Com o racha bolsonarista causado pela demissão de Sergio Moro, boa parte da base que continua apoiar o presidente Jair Bolsonaro (sem partido) não tardou a acusar o agora ex-ministro da Justiça e Segurança Pública de “traidor”, “incompetente”, “parcial” ou “aliado da Globo” – apontamento inflamado sobretudo após a apresentação por Moro de conversas comprometedoras com membros do governo ao Jornal Nacional. Curiosamente, acusações muito semelhantes às que sempre permearam a relação do ex-juiz federal com partidos de esquerdas, principalmente o PT, nos anos mais intensos da operação Lava Jato.
A inimizade comum, porém, tem fatos geradores bem diferentes. Moro se tornou algoz do petismo pela sua atuação nos julgamentos da Lava Jato, principalmente na condenação em primeira instância do ex-presidente Luiz Inácio Lula da Silva (PT) à prisão, em 2017, no caso do tríplex do Guarujá – âmbito da Lava Jato.
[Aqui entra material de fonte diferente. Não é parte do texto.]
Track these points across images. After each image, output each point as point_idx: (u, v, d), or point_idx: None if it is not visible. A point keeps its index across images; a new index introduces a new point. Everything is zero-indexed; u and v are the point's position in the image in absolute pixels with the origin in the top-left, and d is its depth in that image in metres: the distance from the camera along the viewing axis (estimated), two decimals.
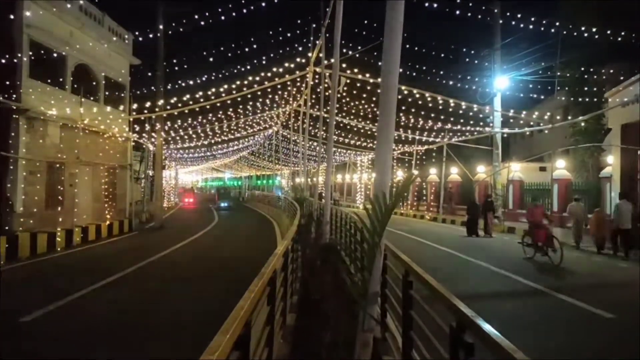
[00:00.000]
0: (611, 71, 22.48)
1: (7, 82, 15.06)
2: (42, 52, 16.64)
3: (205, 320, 7.42)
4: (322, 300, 5.44)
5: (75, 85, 18.41)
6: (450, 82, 25.01)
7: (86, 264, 13.20)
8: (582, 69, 23.61)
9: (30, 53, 15.88)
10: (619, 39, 19.87)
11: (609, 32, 20.01)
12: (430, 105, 22.88)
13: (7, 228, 14.39)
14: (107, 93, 21.22)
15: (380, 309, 5.14)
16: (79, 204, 17.65)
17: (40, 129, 16.41)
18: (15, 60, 15.23)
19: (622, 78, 17.87)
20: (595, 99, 22.97)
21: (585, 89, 23.23)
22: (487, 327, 2.16)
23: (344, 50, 17.66)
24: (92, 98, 20.02)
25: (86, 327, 7.22)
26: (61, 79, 17.96)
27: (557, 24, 21.07)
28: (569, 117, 24.10)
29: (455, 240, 17.27)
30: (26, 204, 15.48)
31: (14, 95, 15.20)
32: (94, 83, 20.46)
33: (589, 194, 19.61)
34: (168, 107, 21.41)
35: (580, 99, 23.67)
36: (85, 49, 18.94)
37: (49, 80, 17.13)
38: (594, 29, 20.12)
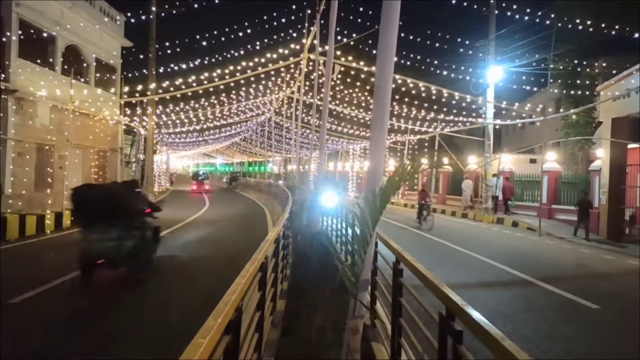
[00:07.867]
0: (604, 65, 22.58)
1: None
2: (32, 31, 16.36)
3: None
4: (312, 286, 5.48)
5: (66, 67, 18.15)
6: (444, 73, 25.06)
7: (76, 246, 13.09)
8: (575, 62, 23.68)
9: (20, 32, 15.60)
10: (613, 32, 19.94)
11: (602, 25, 20.07)
12: (423, 95, 22.89)
13: None
14: (98, 75, 20.94)
15: (370, 296, 5.20)
16: (69, 187, 17.44)
17: (30, 110, 16.18)
18: (4, 40, 14.95)
19: (614, 72, 17.94)
20: (587, 92, 23.08)
21: (578, 82, 23.34)
22: (477, 315, 2.18)
23: (339, 38, 17.54)
24: (82, 80, 19.75)
25: (75, 310, 7.21)
26: (51, 60, 17.69)
27: (552, 16, 21.10)
28: (561, 110, 24.23)
29: None
30: (15, 186, 15.32)
31: (3, 75, 14.95)
32: (85, 64, 20.19)
33: (578, 187, 19.79)
34: (160, 91, 21.19)
35: (572, 92, 23.78)
36: (76, 29, 18.63)
37: (38, 61, 16.86)
38: (588, 22, 20.17)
Por sua vez, ex-aliado de Bolsonaro, Moro despertou a ira do bolsonarismo ao romper com o governo em um pronunciamento com sérias denúncias de tentativa de interferência na atuação da Polícia Federal.
Apesar de um inimigo convergente, a aproximação das narrativas anti-Moro de bolsonaristas e petistas já presentes nas redes sociais não devem perdurar na esfera oficial, na opinião de especialistas. Para o analista político da Gazeta do Povo Francisco Escorsim, embora a esquerda tenha a ganhar com o racha exposto, ela se vê em uma posição delicada para assumir um dos lados. “Se ela fizer uma escolha, pode perder muito mais do que ganhar. Talvez seja o momento de maior fragilidade [do governo Bolsonaro], mas é aquela coisa: se eu for para cá, defendo o Moro, se for para cá, defendo o Bolsonaro”, avalia.
Para ele, isso ficou evidente nas primeiras declarações de Lula após a saída de Moro do governo. “Ele disse que não iria bater ainda no Bolsonaro; disse saber como funciona a troca de ministros.... Vão criar uma narrativa de uma tal maneira que as coisas sejam unificadas, que os dois [Moro e Bolsonaro] saiam perdendo”, aponta. Neste sábado, o ex-presidente voltou a se pronunciar pelo Twitter. “Nessa disputa toda, os dois são bandidos”, escreveu.
Para Emerson Cervi, cientista político e professor da Universidade Federal do Paraná (UFPR), a esquerda “não ganha nem um centímetro” com a ruptura. “Ninguém que era ‘bolsonarista’ ou ‘morista’ será ‘petista’ a partir de amanhã. Nem um petista será ‘morista’ porque ele brigou com o Bolsonaro. Essa disputa é uma disputa no campo da direita. A esquerda até gostaria de ganhar, de capitalizar com isso, mas se ela vai conseguir, é outra coisa. Não me parece que está conseguindo”, analisa.
Advogado, mestre em Ciência Política e professor da Escola de Direito e Ciências Sociais da Universidade Positivo, Francis Ricken aponta, no entanto, a tendência de que a oposição busque, neste momento, atacar o presidente. “Acho que o alvo, por agora, é Bolsonaro. Ele está frágil, ele demonstra fragilidade. Foi um enfraquecimento muito forte nessa base ligada à corrupção. Mais próximo a 2022, Moro passa a ser alvo. Pela proximidade da eleição”, diz.
Para ele, o episódio fortaleceu mais outros partidos do que o PT. “O presidente Bolsonaro é uma pessoa muito atípica quanto a seus posicionamentos políticos. Mesmo assim ele estava mantendo uma base razoável no Congresso e aprovando agendas importantes para seu governo. E com popularidade. Com a demissão de [Luiz Henrique] Mandetta [ex-ministro da Saúde], ficou muito claro que ele não se submete a posicionamentos técnicos ou científicos. Com Moro, Bolsonaro também se insurgiu”, destaca Ricken.
“Obviamente que todos esses partidos -- MDB, PDT, PT e PSDB -- saem muito mais fortalecidos do que estavam antes. Alguns deles podem trazer Moro para dentro ou ter apoio político significativo. Aqueles que não compactuam com o posicionamento de Bolsonaro podem usar Moro falando sobre a interferência [na Polícia Federal]. Foi uma cutucada. Acho que todo mundo acabou se beneficiando”, diz.